Use of the drug Ceraxon
The solution for oral use in adults is prescribed 200 mg (2 ml) orally 3 times a day. For children, the drug can be prescribed orally from the moment of birth - 100 mg (1 ml) 2-3 times a day. The duration of treatment depends on the severity of the brain damage. The minimum recommended period is 45 days. The dose of the drug and the duration of treatment can be changed by the doctor. The drug, pre-mixed with a small amount of water, is taken using a dosing syringe. It is necessary to rinse the dosing syringe with water after each use. IV or IM administration In acute and emergency conditions, the maximum therapeutic effect is achieved when the drug is administered in the first 24 hours. IV is administered slowly (injection duration - 5 minutes) or drip (infusion rate - 40-60 drops per minute) . Treatment begins with prescribing the drug for the first 2 weeks, 500–1000 mg (depending on the patient’s condition) 2 times a day intravenously. Then - 500–1000 mg 2 times a day IM. The maximum daily dose is 2000 mg. If necessary, treatment is continued with the drug in the form of an oral solution. The recommended duration of treatment, at which the maximum therapeutic effect is noted, is 12 weeks. It is recommended for children to prescribe Ceraxon in the form of a solution for oral use.
special instructions
Treatment with Cerakson is often prescribed to premature babies and newborns with brain tissue injuries received during childbirth. The treatment regimen is determined by the attending physician and depends on the Apgar assessment of the child’s condition. Storing the medicine in the refrigerator may cause crystals to form in the solution. It will take at least two months at room temperature to dissolve them. Despite the fact that this does not reduce the quality of the active substance, the drug should still be stored at room temperature not exceeding +30 C.

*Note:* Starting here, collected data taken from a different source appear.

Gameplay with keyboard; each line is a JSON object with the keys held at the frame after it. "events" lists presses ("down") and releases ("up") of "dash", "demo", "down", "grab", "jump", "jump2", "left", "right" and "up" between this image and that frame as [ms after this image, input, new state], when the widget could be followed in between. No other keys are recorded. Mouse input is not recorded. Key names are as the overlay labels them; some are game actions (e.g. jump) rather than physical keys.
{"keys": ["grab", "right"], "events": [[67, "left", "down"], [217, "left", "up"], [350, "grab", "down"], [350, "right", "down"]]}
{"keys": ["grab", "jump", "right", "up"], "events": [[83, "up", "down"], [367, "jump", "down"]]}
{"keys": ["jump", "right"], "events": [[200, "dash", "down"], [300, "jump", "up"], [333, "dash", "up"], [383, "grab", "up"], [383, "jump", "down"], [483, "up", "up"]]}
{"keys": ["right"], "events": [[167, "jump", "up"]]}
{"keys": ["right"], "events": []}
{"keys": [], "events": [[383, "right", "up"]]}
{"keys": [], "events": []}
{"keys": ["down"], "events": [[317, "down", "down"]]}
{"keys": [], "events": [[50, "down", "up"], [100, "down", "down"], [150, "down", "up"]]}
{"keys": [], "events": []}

The empty packaging of the drug must be used within three years from the date of release.
Special instructions for the use of the drug Ceraxon
There are no age restrictions for oral use of the drug. Pregnancy and lactation Although no evidence of risk to the fetus has been obtained when using the drug, during pregnancy the drug is used only when the expected benefit outweighs the potential risk. There are no data on the passage of citicoline into breast milk and its effect on the fetus is unknown. Effect on the ability to drive vehicles and operate complex mechanisms. Citicoline does not affect the ability to drive vehicles and operate complex mechanisms.